Can We Go Home Now

In this song, the protagonist croons like a sullen child, “Can we go home now?”

We’re all feeling a little this way. It started four years ago when Trump got elected. Wake up, we told ourselves, wake up, this is a bad dream.

But it’s not.

We’re all feeling a little this way. It started four years ago when Trump got elected. Wake up, we told ourselves, wake up, this is a bad dream.

But it’s not.

And as the water gets warmer and warmer, we ask, “Can we go home now?” But the water just keeps getting warmer.

Children in cages. Reality-denial. Coronavirus. Protests. Police Riots. Urban arson. Wildfires. Hurricanes.

Can we go home now?

I’ve had way too much screen time lately, between online meetings at work and chasing the news and the Tour de France and the start of football season. My head is spinning which could be a result of all this screen time. Or it could be an indication of an ear infection. The world gently rocks – most of the time except when it violently rocks – and I ask again, “Can we go home now?”

This song strikes a chord with me. A feeling that I felt as a child when I had started yet another school. The anxiety of walking in the door of a school where no one knew me, where I would immediately be judged by the first impression I made. Where I didn’t know how to make friends. Where I was afraid to speak in class, afraid to correct how the teacher pronounced my name, afraid that I was going to dress wrong, afraid to raise my hand and ask – in front of all those other kids – whether I could use the bathroom. Afraid that whatever feeling of relief, of happiness, would be fleeting. One day, exhausted by it all, I came home and asked my mom if we could move again. I felt if I could just have another chance, a clean slate, maybe I could make it work next time.

Can we go home now?

Whenever my dad got a weekend off from work, my parents threw us into the squeaky cab-over camper and drove away from Tucson, meandering down long dirt roads, following snaky blue lines on the map towards places called Paradise. Paradise Lake (a dusty campground along a tiny reservoir), Paradise Mountain (a dusty mountain with no water). This is part of what kept us moving from town to town, in search of some paradise, some home. Long after I left home, they kept searching, separately, Dad in Turkey and Panama. Mom in Ethiopia, Thailand, Paris, Egypt. It’s the same thing that kept Mom tinkering with her house, adding a deck, a garage, a new bedroom suite. It just never felt quite present.

Can we go home now?

Tired of my job, tired of the city, I decided to leave. I flew to San Francisco, picked up a rental car, and started driving North on Highway 1, searching for the place I wanted to live. I revisited places that I remembered from my childhood, beautiful places that now lie in ashes. But no place was quite right. They just didn’t feel like home. I finally reached my mother’s land outside the town where I had gone to high school. I drove up to Mom’s house that her friend was renting; she was expecting me, I thought, but she wasn’t home so I ended up sleeping in the car, curled up with one of our cats that had adopted a neighbor after my mother’s departure. In the morning, I drove into town, got breakfast and washed in a restroom sink, and waited for a bookstore to open so I could buy something to read while waiting for the woman to return. It occurred to me that, of all the places I had driven, this felt the most like home.
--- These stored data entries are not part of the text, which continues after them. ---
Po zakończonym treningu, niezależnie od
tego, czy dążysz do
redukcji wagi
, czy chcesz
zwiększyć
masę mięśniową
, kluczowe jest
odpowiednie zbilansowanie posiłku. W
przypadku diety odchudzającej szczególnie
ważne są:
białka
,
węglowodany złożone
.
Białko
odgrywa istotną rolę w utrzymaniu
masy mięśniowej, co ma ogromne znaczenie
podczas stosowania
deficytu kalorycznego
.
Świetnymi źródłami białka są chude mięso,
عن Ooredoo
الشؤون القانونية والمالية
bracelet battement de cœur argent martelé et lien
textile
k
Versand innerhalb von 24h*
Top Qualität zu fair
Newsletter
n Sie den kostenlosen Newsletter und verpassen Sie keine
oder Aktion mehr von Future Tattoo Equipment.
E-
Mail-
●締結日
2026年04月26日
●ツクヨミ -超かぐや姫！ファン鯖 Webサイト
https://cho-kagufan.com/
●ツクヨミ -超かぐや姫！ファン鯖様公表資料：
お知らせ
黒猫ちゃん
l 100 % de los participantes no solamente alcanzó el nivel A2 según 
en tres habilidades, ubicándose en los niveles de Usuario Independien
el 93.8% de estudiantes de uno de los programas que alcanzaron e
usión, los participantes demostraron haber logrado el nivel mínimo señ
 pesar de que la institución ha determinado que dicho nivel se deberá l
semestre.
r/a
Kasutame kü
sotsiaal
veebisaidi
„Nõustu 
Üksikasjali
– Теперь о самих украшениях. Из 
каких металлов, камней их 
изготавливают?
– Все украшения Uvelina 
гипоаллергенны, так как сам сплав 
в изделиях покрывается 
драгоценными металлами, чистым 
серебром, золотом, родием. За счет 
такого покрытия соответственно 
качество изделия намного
But I didn’t belong there any more than I did anywhere else.

Can we go home now?

The protagonist croons that line and the antagonist drones back, on a single note, long and drawn out, “We. Are. Home.”

There is no going home. This is the world we live in. This is the world we must accept because you cannot change reality until you accept reality. You can dream of something better, but you can get there only when you start where you are.